Common Challenges Faced When Applying for Long-Term Disability Insurance 

You or your employer have paid your premiums every month, so you expect your long-term disability insurance to be there for you need it. But far too often, policyholders encounter obstacles that prevent them from getting promptly approved for the benefits they need. 

Satisfying the Definition of Disability 

Your insurance documents will define what “disabled” means under the plan. There are two broad definitions: 

  • Own occupation: you are considered disabled if you can no longer perform the duties of the job you held when you became disabled. 
  • Any occupation: you are considered disabled if you are unable to work any job to which you are reasonably suited—even if that job is much lower-paying and less fulfilling than your previous work. 

Policyholders often run into issues when they disagree with the insurance company about whether their illness or injury qualifies them as disabled under the policy definition. Claimants often need to provide a substantial amount of medical records, vocational evidence, functional test results, letters of support, and other documentation to prove their claim. 

It’s also not unusual for long-term disability policies to start out using an own-occupation definition of disability, then change to any occupation coverage after a set number of months or years (often two years). This can result in a sudden loss of coverage even if you are still unable to return to your original job. 

Long-term Disability Policy Exclusions 

Long-term disability policies often include limitations and exclusions regarding covered conditions. For example: 

  • Coverage for pre-existing conditions may be excluded if those conditions were present before the policy’s effective date or during a specified look-back period. 
  • Coverage for disabilities related to mental health issues (e.g., depression, anxiety, post-traumatic stress disorder) or substance abuse may be limited to a shorter benefit period, such as 24 months. 
  • Conditions involving subjective or self-reported symptoms (e.g., fibromyalgia, degenerative disc disease, chronic fatigue syndrome) may have stricter requirements for objective medical evidence and/or be limited to a shorter benefit period. 
  • Disabilities that result from workplace injuries are typically covered under a workers’ compensation claim, with disputes typically handled by the Illinois Workers’ Compensation Commission. Your long-term disability coverage may not apply or only pay a partial benefit. 
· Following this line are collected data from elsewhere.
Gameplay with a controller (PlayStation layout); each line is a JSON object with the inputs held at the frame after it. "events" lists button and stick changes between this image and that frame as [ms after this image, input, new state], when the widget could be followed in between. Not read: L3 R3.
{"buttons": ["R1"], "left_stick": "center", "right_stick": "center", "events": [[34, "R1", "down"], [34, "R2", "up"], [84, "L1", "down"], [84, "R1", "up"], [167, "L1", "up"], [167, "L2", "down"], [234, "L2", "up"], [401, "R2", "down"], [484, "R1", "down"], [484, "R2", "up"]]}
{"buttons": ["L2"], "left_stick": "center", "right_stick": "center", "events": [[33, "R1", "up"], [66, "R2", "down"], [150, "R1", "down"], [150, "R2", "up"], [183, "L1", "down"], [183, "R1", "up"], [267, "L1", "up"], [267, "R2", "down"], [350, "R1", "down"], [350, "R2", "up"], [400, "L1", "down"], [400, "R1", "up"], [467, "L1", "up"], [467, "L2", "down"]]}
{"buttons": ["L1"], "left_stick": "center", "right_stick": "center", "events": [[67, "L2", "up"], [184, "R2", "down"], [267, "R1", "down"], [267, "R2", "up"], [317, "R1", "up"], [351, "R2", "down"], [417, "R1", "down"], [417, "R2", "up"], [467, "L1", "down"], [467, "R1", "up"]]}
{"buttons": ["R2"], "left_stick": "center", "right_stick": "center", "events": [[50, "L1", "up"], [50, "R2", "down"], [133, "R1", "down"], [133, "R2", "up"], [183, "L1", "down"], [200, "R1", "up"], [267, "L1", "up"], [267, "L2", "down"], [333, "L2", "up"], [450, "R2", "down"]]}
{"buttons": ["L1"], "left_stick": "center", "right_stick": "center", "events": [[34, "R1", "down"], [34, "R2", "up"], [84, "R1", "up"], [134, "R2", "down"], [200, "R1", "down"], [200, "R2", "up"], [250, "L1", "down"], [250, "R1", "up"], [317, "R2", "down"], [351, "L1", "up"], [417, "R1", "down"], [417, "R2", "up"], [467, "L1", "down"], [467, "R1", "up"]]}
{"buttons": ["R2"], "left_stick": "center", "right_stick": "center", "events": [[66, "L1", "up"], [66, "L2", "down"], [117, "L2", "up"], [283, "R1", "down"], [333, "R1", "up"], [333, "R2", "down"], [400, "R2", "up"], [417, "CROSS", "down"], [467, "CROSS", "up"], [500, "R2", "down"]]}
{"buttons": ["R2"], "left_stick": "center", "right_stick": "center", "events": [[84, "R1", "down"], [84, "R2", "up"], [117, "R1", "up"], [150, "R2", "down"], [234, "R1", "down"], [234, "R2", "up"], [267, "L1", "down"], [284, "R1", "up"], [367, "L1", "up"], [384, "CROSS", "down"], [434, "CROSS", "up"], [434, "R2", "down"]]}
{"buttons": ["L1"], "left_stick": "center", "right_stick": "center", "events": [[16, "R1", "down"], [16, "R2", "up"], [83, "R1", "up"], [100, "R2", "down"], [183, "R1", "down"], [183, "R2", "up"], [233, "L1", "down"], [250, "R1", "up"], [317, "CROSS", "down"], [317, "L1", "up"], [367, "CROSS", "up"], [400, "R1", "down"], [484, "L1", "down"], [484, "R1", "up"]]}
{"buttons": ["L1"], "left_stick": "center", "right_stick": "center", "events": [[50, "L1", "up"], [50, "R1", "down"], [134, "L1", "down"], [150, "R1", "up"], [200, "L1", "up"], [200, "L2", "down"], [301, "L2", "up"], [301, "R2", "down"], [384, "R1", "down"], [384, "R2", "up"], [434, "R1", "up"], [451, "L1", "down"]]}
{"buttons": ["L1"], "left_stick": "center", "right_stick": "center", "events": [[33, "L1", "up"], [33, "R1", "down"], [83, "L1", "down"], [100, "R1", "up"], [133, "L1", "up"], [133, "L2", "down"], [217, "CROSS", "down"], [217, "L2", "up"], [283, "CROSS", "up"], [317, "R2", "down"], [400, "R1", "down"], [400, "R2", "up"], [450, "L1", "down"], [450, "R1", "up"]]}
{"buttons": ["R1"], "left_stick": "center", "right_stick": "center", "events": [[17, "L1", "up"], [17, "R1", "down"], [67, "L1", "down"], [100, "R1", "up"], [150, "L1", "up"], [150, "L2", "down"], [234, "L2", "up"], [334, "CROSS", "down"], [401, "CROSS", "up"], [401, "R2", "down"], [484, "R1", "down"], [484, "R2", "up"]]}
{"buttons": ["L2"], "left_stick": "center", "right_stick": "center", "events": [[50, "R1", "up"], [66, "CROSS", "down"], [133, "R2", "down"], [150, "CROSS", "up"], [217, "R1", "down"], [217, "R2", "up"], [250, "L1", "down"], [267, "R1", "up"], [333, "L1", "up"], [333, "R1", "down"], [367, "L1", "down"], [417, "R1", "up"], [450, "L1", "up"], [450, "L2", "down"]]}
Complex Procedures and Tight Deadlines 

Filing claims and appeals is often complex and confusing, with each insurance company and plan having its own set of rules. It’s easy to make mistakes if you don’t have an experienced long-term disability attorney helping you. 

Furthermore, group policies governed by ERISA require policyholders to go through the insurance company’s administrative appeals process before filing a lawsuit in federal court. At that point, the court can only consider evidence that was previously submitted as part of the administrative appeal. This means it’s critically important for claimants to put together an expansive, comprehensive claim file, often just a few months before a tight deadline. 

Our Settlements and Verdicts

Bryant Legal Group has a long-established and ongoing record of going up against big insurance companies and helping clients receive the benefits they deserve. Our victories include: 

  • A successful appeal on behalf of a skilled dentist who had been found only Partially Disabled by Fidelity Life Insurance Company. We demonstrated that a Total Disability finding was warranted, and Fidelity reversed its decision without the need for litigation. 
  • A successful reversal of a UNUM termination of benefits to a sports medicine orthopedic surgon, restoring our client’s long-term disability benefits. This appeal was led by Bryant Legal Group and supported by Meyers & Flowers. 
  • Persuading Mutual of Omaha to reinstate long-term disability benefits for an educator who suffered a debilitating stroke and continues to experience significant physical and cognitive impairments.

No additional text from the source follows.